I am trying to figure out the logic of how trees are split, for example the method used by splitstree. I have read various papers and the splitstree manual, however to no avail. Using a simple tree like the following:

tree="((t5:2.161175,t6:0.161175):0.392293,((t4:0.104381,(t2:0.075411,t1:0.075411):1):0.065840,t3:0.170221):0.383247)"


Splitstree gives the following splits:

2.161175 Split t5,
0.161175 Split t5 t4 t2 t1 t3,
0.104381 Split t5 t6 t2 t1 t3,
0.075411 Split t5 t6 t4 t1 t3,
0.075411 Split t5 t6 t4 t2 t3,
1.0 Split t5 t6 t4 t3,
0.06584 Split t5 t6 t3,
0.170221 Split t5 t6 t4 t2 t1,
0.77554 Split t5 t6,


Could anyone please explain how this is carried out, in particular the T5, T6 distance. Thanks

tree phylogenetics split biopython • 2.7k views
2
Entering edit mode
8.4 years ago
David W 4.8k

Hi Brian,

This is easier to understand if you can actually see what going on.

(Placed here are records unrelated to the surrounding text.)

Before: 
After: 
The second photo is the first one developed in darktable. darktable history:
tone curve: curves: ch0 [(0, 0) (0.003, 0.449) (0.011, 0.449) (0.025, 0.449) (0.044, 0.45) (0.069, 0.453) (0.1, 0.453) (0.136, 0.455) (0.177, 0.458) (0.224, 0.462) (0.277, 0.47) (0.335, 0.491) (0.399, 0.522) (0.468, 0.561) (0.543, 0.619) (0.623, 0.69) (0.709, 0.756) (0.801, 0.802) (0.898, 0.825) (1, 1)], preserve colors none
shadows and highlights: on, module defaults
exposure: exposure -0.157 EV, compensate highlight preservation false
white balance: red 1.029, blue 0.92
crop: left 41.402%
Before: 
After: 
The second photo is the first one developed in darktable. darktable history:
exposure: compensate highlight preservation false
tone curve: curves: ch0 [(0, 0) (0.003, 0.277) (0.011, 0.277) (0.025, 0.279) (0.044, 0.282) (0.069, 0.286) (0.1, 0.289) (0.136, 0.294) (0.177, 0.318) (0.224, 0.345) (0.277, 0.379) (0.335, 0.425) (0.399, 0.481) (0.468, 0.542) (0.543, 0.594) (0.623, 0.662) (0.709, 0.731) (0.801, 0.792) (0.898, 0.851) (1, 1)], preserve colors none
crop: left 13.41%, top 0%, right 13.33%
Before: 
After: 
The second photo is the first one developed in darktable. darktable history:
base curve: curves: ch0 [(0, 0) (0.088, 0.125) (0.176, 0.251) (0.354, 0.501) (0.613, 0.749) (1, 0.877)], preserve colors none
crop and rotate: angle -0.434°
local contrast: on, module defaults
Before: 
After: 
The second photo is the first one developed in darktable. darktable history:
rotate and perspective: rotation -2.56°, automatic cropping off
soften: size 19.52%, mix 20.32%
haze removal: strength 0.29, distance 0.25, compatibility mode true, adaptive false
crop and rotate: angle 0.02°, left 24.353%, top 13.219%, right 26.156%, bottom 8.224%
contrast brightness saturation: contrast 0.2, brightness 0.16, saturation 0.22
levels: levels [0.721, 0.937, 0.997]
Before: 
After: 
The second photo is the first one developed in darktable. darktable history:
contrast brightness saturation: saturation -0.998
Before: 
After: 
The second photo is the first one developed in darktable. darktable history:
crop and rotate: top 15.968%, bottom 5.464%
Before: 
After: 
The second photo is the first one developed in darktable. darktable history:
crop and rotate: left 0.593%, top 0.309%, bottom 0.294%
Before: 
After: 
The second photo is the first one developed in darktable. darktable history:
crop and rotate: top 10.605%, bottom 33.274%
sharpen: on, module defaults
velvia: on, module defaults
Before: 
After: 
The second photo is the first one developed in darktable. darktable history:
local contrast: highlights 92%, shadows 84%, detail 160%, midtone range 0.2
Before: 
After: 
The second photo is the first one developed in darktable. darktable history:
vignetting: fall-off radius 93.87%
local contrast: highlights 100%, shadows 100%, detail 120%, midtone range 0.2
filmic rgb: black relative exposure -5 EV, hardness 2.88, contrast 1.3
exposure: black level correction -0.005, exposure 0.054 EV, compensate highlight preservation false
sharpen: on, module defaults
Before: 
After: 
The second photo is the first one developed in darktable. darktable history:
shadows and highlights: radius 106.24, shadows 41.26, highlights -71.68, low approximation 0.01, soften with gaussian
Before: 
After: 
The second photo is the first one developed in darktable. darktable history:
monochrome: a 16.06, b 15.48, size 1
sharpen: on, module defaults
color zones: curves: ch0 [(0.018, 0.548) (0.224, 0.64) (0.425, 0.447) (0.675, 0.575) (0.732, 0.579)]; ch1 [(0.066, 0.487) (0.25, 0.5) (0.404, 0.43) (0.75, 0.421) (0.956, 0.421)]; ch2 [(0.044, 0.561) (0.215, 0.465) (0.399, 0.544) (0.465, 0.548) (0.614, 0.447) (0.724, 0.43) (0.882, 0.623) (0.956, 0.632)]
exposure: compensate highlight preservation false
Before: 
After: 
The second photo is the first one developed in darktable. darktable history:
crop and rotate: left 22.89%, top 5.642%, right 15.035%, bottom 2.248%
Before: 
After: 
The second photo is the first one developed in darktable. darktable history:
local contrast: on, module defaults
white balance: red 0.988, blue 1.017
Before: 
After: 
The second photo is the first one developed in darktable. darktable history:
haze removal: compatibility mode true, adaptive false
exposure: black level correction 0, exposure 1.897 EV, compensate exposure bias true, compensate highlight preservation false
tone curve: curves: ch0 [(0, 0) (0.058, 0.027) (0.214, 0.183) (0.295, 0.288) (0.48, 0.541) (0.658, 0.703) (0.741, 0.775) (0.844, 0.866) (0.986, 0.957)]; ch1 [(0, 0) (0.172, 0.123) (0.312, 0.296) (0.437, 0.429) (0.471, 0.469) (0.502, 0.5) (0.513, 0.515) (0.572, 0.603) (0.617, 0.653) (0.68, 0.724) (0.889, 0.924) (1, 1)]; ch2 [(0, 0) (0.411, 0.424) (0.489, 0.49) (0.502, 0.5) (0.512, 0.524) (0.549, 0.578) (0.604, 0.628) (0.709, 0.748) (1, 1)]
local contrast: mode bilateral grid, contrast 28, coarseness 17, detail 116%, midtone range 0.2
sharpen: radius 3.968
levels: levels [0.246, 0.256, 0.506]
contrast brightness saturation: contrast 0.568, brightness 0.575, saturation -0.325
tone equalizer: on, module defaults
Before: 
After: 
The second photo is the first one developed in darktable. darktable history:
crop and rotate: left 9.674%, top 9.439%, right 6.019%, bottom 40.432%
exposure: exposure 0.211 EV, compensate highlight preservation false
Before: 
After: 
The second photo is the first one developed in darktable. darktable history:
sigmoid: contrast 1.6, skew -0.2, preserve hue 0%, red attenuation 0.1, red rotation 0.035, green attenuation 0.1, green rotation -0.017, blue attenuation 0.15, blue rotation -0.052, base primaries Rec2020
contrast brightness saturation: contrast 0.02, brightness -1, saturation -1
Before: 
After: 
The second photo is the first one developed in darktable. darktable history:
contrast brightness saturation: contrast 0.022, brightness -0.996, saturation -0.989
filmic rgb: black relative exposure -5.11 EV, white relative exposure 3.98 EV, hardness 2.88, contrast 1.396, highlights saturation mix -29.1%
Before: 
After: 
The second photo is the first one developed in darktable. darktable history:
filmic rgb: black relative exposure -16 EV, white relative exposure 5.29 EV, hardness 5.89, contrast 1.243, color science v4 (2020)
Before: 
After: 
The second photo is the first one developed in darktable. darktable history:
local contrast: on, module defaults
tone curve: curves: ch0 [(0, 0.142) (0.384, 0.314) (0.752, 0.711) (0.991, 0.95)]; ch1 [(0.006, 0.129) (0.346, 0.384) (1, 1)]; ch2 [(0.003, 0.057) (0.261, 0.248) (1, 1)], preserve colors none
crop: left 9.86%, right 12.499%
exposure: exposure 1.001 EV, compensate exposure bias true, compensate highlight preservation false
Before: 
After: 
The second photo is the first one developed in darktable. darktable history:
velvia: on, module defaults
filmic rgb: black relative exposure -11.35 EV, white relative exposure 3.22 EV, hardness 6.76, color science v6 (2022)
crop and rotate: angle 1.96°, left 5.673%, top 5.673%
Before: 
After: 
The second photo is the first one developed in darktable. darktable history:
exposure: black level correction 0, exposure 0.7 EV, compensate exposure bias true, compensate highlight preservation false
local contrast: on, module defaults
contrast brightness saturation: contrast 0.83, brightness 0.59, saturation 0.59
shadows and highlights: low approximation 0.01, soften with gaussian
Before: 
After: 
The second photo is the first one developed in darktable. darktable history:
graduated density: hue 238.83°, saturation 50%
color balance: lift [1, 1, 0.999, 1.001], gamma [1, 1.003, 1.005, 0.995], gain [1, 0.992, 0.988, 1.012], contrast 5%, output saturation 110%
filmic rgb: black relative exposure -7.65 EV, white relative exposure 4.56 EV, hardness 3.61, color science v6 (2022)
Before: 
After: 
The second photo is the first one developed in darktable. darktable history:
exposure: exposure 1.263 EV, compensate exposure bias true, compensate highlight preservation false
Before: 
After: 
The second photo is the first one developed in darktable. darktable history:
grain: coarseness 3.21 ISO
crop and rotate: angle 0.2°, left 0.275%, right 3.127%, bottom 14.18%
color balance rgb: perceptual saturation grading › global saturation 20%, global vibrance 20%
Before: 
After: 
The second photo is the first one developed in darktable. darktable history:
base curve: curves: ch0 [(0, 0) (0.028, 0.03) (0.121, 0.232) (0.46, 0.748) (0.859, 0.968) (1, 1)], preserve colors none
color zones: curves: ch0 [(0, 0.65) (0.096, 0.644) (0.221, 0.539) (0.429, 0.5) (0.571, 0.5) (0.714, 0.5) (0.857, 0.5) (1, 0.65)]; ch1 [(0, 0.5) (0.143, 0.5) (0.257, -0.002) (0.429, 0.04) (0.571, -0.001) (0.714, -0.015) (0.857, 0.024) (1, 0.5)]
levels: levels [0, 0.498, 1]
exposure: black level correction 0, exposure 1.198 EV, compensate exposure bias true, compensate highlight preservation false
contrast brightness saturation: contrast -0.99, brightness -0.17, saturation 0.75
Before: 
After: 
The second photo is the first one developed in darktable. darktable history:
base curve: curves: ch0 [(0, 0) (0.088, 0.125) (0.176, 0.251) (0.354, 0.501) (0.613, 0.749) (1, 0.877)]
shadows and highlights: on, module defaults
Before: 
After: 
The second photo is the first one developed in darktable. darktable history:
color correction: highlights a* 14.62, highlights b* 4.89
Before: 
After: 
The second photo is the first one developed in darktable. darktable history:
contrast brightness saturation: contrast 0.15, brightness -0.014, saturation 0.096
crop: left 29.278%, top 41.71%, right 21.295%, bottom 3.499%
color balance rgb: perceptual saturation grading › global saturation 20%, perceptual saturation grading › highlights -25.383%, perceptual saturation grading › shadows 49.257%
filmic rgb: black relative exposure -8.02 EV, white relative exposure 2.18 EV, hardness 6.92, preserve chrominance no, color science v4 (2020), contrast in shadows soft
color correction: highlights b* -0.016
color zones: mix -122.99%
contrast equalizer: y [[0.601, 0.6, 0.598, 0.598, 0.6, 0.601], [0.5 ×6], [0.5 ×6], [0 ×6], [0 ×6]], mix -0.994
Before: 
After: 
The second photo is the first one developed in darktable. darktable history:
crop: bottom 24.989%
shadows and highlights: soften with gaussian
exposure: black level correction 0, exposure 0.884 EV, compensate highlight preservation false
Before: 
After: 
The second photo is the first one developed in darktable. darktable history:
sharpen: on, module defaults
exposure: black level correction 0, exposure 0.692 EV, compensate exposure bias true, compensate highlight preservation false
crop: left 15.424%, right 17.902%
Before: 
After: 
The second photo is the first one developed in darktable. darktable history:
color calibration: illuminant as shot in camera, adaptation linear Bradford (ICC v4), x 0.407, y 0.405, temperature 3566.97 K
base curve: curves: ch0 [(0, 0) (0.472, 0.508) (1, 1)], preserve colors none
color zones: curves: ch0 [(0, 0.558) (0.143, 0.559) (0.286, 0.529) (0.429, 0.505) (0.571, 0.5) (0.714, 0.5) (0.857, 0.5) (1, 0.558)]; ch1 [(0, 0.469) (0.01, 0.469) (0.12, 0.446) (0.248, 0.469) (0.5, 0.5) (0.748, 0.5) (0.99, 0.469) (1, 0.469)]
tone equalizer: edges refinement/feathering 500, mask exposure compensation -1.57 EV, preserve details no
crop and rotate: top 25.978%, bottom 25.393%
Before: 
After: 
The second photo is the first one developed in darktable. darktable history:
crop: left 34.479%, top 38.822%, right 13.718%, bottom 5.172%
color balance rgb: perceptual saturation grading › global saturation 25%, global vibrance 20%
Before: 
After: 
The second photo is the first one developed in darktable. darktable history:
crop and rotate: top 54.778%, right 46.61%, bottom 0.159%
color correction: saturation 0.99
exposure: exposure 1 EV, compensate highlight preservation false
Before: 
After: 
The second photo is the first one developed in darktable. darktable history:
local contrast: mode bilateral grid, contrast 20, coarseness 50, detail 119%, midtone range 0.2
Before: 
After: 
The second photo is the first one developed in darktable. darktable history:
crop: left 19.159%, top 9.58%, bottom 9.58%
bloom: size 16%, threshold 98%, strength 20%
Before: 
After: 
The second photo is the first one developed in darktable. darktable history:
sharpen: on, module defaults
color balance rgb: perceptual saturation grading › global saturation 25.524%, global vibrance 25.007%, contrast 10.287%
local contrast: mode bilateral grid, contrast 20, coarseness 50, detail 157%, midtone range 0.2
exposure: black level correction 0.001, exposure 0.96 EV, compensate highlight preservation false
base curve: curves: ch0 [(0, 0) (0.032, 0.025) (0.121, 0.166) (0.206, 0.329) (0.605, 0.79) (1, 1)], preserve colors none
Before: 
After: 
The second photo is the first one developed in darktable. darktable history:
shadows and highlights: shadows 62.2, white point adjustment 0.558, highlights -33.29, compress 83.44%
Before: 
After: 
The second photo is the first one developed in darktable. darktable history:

So, using the R library ape plot your tree and label each of the edges:

library(ape)
plot(tr)
edgelabels()


A split is what happens when you remove any of those edges, creating two sets of tips . If we remove edge 1 in that tree, we end up with one tree containing {t5, t6} and another with {t1, t2, t3, ,t4}. The labels you have only show one half of the split. The distance given for each split is the sum of the edges that connect each of the subsets.

In this case it's edges 4 and 1 that connect our two subsets, so we can get the length like this

brlens <- tr\$edge.length[c(1,4)]
sum(brlens)
## 0.77554

0
Entering edit mode

Thanks for all your help. I have input the tree into R and I just want to ensure I have grasped your explanation correctly. The "aim" is to attach each tip to the rest of the tree? e.g. Attach T5 to the rest of the tree (T6, T4, T3, T2, T1) is 2.161175. and this is carried out for each tip. namely T6, T4, T3, T2, and finally T1. Resulting in the following: t5: 2.161175 t6: .161175 t4: .104381 t3: .170221 t2: .075411 t1: .075411

The distances to attach the sub trees is calculated: T1 T2 to the rest of the tree (T3, T4, T5, T6) : 1 T1,T2,T4 (T3,T5,T6): .065840

Am I correct in this thinking thus far?

Finally T5 T6: to attach this sub tree to the rest of the tree is .77554. However I am still unsure why it is the addition of R labels 1 and 4. To attach T5,T6 to T4,T3,T2,T1 why is it not just R label 4.

Thanks very much for your help, greatly appreciated.